Module 6: More on Identification and Other Issues

Econometrics II

Max Heinze (mheinze@wu.ac.at)

Department of Economics, WU Vienna

Sannah Tijani (stijani@wu.ac.at)

Department of Economics, WU Vienna

January 15, 2026

 

 

 

Panel Data

Quasi-Experiments

More Methods

 

Introduction to Panel Data

We already know cross-sectional data well. Cross-sectional data covers many individuals at one point in time:

\[ x_i \]

In Econometrics III / Applied Econometrics, we will learn about time series data. Time series data covers one individual at many different points in time:

\[ x_t \]

Today, we will talk briefly about panel data because it is very useful for answering causal questions. In a panel, we follow many individuals over many time periods:

\[ x_{it} \]

Panel data is especially useful because it allows us to control for some unobserved effects without actually observing them.

Examples

This is an example of a panel dataset. You can see that we have data on two individuals for two points in time.

Individual Date Income Age Education
A 2020 1200 20 medium
A 2021 1300 21 medium
B 2020 1800 24 medium
B 2021 2600 25 high

Panel data is not as uncommon as you might imagine. Examples for panel data include:

  • Many surveys, e.g. the EU-SILC (Statistics on Income and Living Conditions) or the HFCS (Household Finance and Consumption Survey).
  • Most remotely sensed data, e.g. data on temperature or precipitation that is measured by satellites.
  • Data that companies have on their user base. Google follows me through time, and so does it with you.

Why Panel Data?

Panel data and models have some useful advantages, such as:

  • More data is good.
  • We can follow relationships over time.
  • We can consider unobserved individual or time-specific effects.

However, there also some potential issues, including:

  • panel mortality (individuals drop out),
  • panel effects (impacts of repeated data collection), and
  • decreasing marginal returns of observations.

Pooled Cross-Sections

The simplest model can be obtained by stacking cross-sectional models like this:

\[ \begin{aligned} \begin{pmatrix} \mathbf{y}_1 \\ \mathbf{y}_2 \\ \vdots \\ \mathbf{y}_T \end{pmatrix} &= \begin{pmatrix} \mathbf{X}_1 \\ \mathbf{X}_2 \\ \vdots \\ \mathbf{X}_T \end{pmatrix} \begin{pmatrix} \boldsymbol{\beta}_1 \\ \boldsymbol{\beta}_2 \\ \vdots \\ \boldsymbol{\beta}_T \end{pmatrix} + \begin{pmatrix} \mathbf{u}_1 \\ \mathbf{u}_2 \\ \vdots \\ \mathbf{u}_T \end{pmatrix}. \end{aligned} \]

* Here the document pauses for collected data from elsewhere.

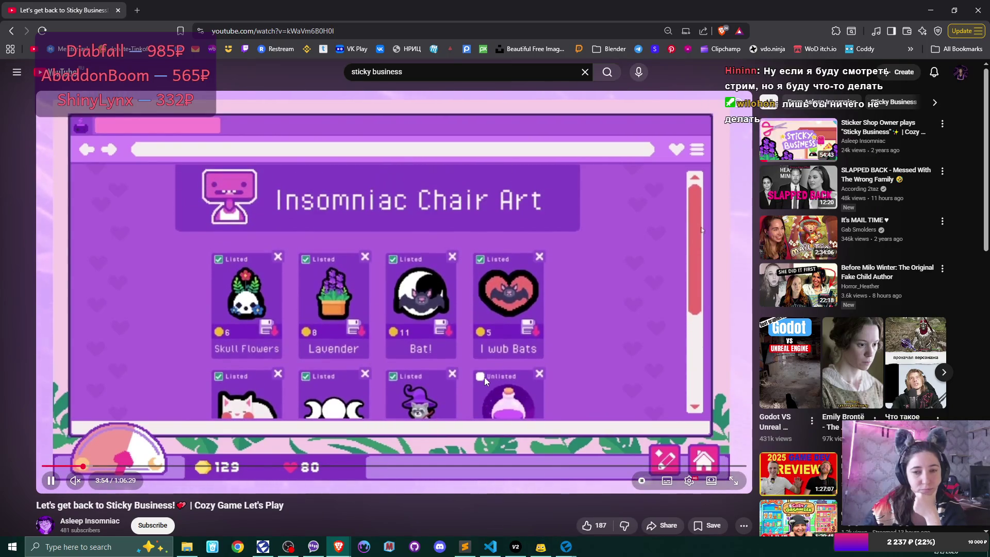
{"action": "left_click_drag", "start_coordinate": [515, 321], "coordinate": [515, 321]}
Speed through at 2x and scrub forward to the rainbow sticker sheet near 8:49.
{"action": "mouse_move", "coordinate": [482, 274]}
{"action": "left_mouse_down"}
{"action": "mouse_move", "coordinate": [475, 283]}
{"action": "mouse_move", "coordinate": [501, 305]}
{"action": "left_mouse_up"}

Alternatively, we can write down the model for a single cross-sectional unit like this:

\[ y_{it}=\boldsymbol{x}_{it}'\boldsymbol{\beta} + u_{it}. \]

This is what we call pooled cross-sections. Coefficients are assumed constant across time and individuals.

In this setting, (pooled) OLS is consistent as long as the assumption \(\mathrm{E}(u_{\textcolor{var(--secondary-color)}{it}}\mid x_{\textcolor{var(--secondary-color)}{it}})=0\) holds.

Fixed Effects

In many cases, this assumption is problematic. Let’s start discussing this by splitting up the error term in two components, time-invariant heterogeneity between individuals \(\mu_i\) and a time-varying error \(\varepsilon_{it}\):

\[ u_{it} = \textcolor{var(--primary-color)}{\mu_i}+\textcolor{var(--secondary-color)}{\varepsilon_{it}}. \]

There are now two problems with the assumption that \(\mathrm{E}(u_{it}\mid x_{it})=0\), which is equivalent to

\[ \mathrm{E}(u_{it}\mid x_{i1},x_{i2},\dots,x_{iT})=0\text{ for } i= 1,2,\dots,N. \]

  • The unobserved individual characteristics \(\mu_i\) are likely correlated with the treatment (and outcome).
  • Within individuals, the time-varying error \(\varepsilon_{it}\) at a certain \(t\) will likely depend on the value of the error at \(t-1\).

The Fixed Effects Estimator (Within Estimator)

We can circumvent this problem by considering individual fixed effects explicitly:

\[ y_{it}=\boldsymbol{x}_{it}'\boldsymbol{\beta} + \mu_i+\varepsilon_{it}. \]

This is equivalent to estimating the model with dummy variables for each individual. These fixed effects capture unobserved individual heterogeneity.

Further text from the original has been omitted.